## Data provided
········

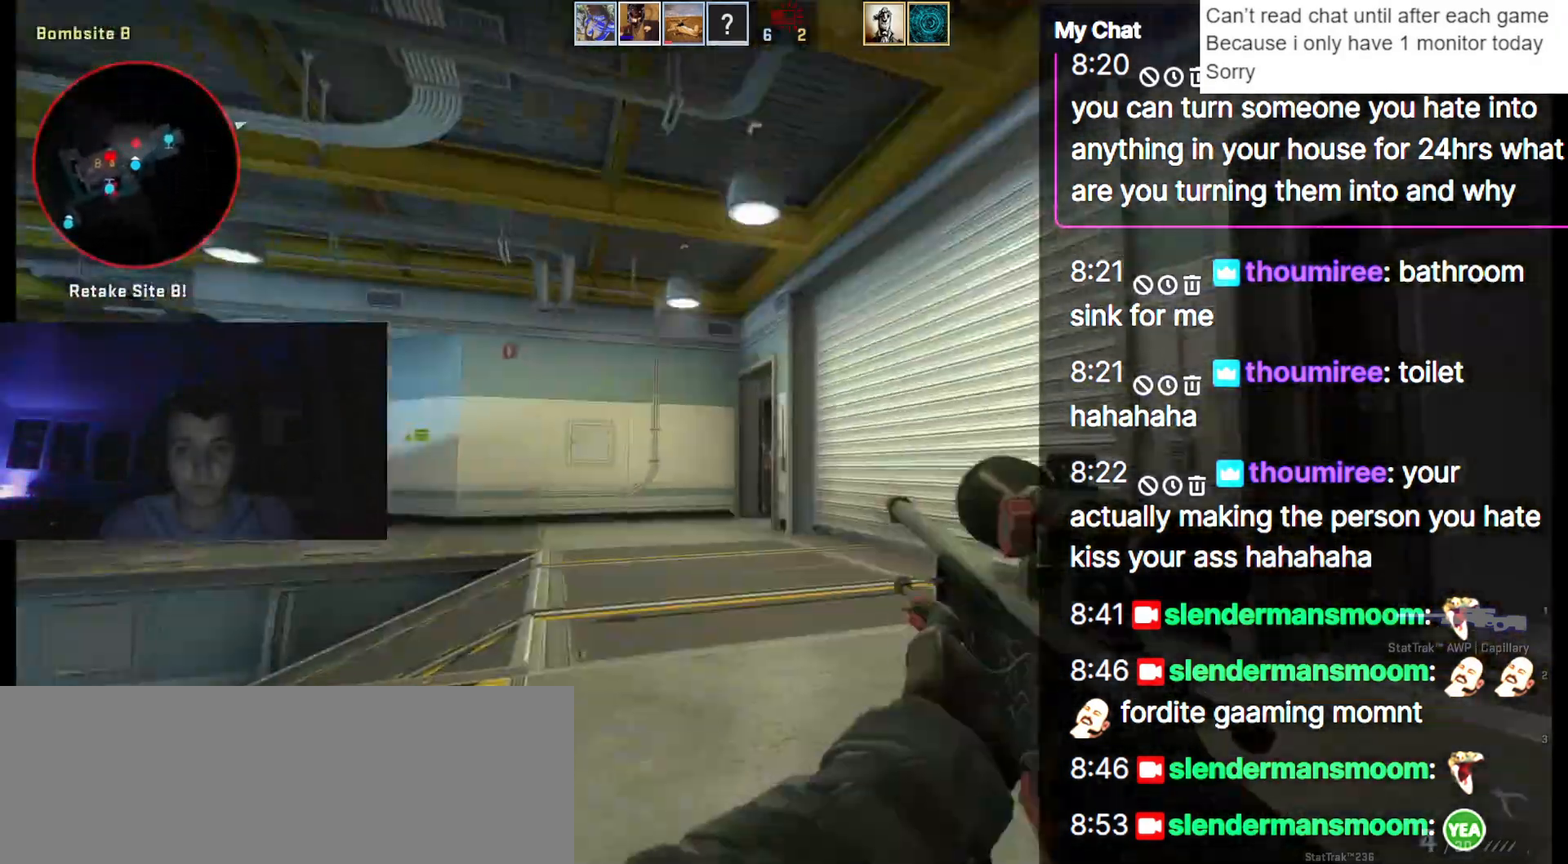
{"keys": ["a"], "events": [[67, "ctrl_l", "up"], [117, "d", "down"], [217, "a", "down"], [250, "d", "up"], [350, "d", "down"], [400, "d", "up"]]}
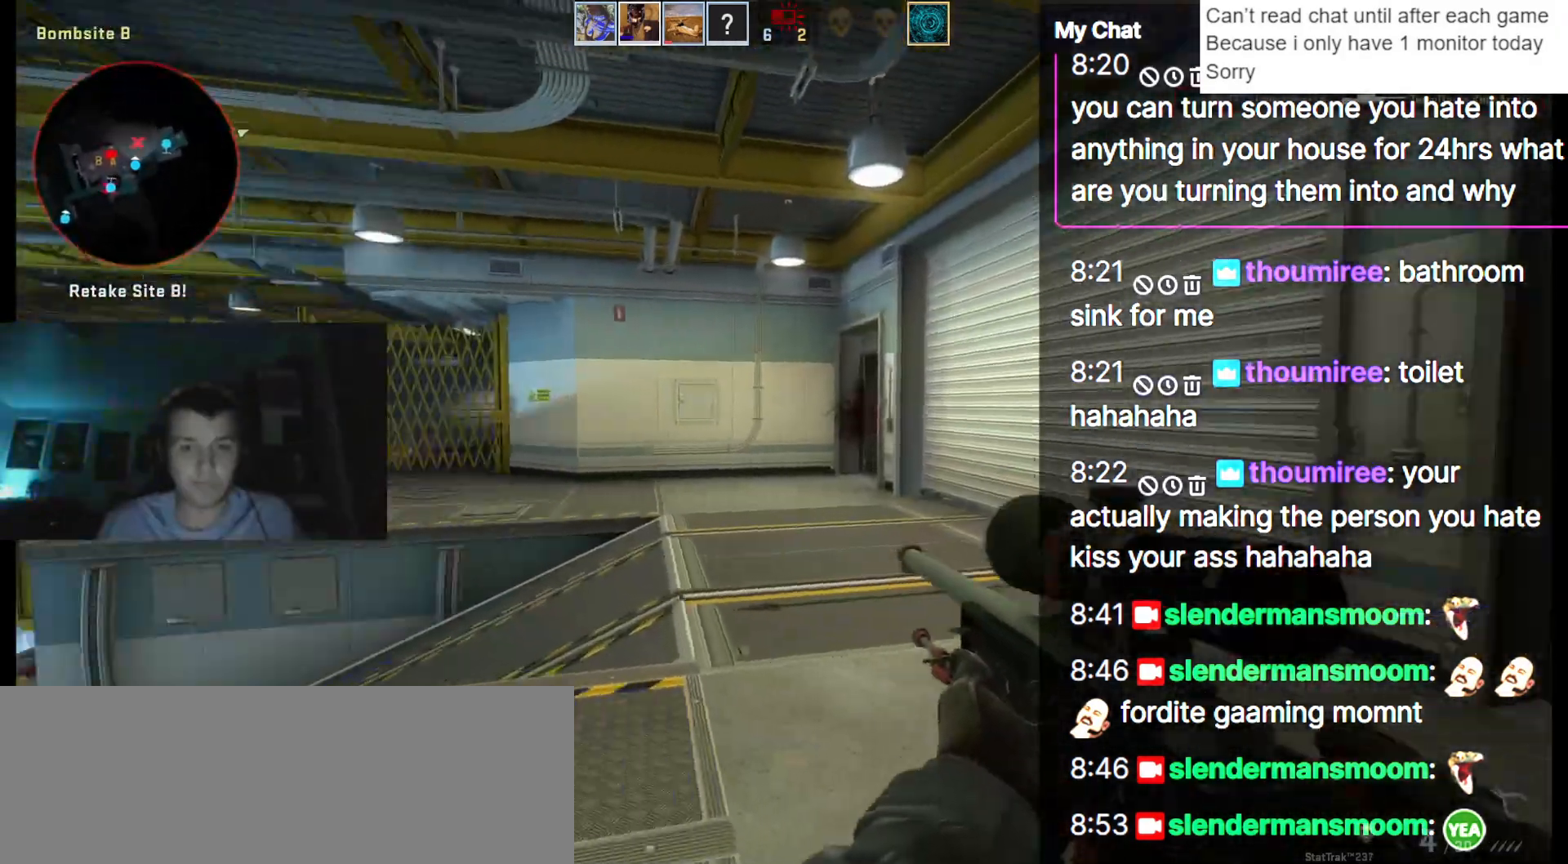
{"keys": ["q", "w"], "events": [[217, "a", "up"], [317, "q", "down"], [367, "w", "down"]]}
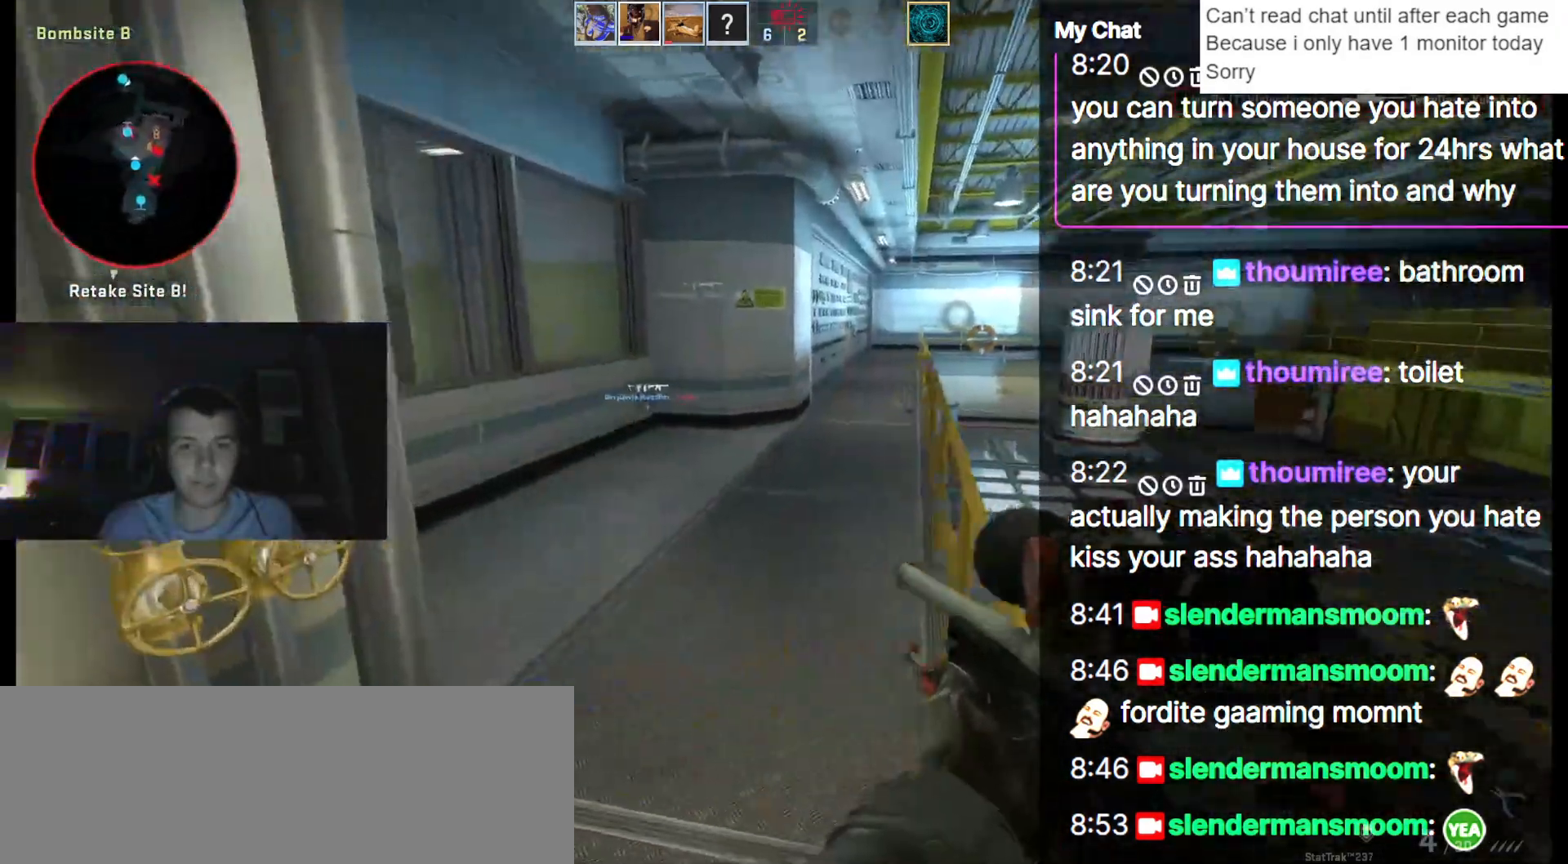
{"keys": ["w"], "events": [[233, "3", "down"], [233, "q", "up"], [333, "1", "down"], [333, "3", "up"], [467, "1", "up"]]}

········

The answer should be the complete listing, set down exactly, without pictures.

## Expected answer
{"keys": ["a"], "events": [[67, "ctrl_l", "up"], [117, "d", "down"], [217, "a", "down"], [250, "d", "up"], [350, "d", "down"], [400, "d", "up"]]}
{"keys": ["q", "w"], "events": [[217, "a", "up"], [317, "q", "down"], [367, "w", "down"]]}
{"keys": ["w"], "events": [[233, "3", "down"], [233, "q", "up"], [333, "1", "down"], [333, "3", "up"], [467, "1", "up"]]}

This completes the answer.